Exercise materials:
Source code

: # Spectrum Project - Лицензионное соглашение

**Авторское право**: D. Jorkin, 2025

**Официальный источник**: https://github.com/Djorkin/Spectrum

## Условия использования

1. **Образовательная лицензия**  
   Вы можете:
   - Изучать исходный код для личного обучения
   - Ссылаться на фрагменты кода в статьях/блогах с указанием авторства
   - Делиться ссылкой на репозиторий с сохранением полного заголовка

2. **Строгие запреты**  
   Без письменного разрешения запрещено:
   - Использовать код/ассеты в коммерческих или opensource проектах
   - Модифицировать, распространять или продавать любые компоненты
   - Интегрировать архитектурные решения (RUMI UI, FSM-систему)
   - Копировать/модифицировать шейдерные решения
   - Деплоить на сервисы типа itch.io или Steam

Task objective:
Start at the line with "D. Jorkin, 2025" and stop at the end of the records. Write those lines out exactly and add nothing.

Expected answer:
**Авторское право**: D. Jorkin, 2025

**Официальный источник**: https://github.com/Djorkin/Spectrum

## Условия использования

1. **Образовательная лицензия**  
   Вы можете:
   - Изучать исходный код для личного обучения
   - Ссылаться на фрагменты кода в статьях/блогах с указанием авторства
   - Делиться ссылкой на репозиторий с сохранением полного заголовка

2. **Строгие запреты**  
   Без письменного разрешения запрещено:
   - Использовать код/ассеты в коммерческих или opensource проектах
   - Модифицировать, распространять или продавать любые компоненты
   - Интегрировать архитектурные решения (RUMI UI, FSM-систему)
   - Копировать/модифицировать шейдерные решения
   - Деплоить на сервисы типа itch.io или Steam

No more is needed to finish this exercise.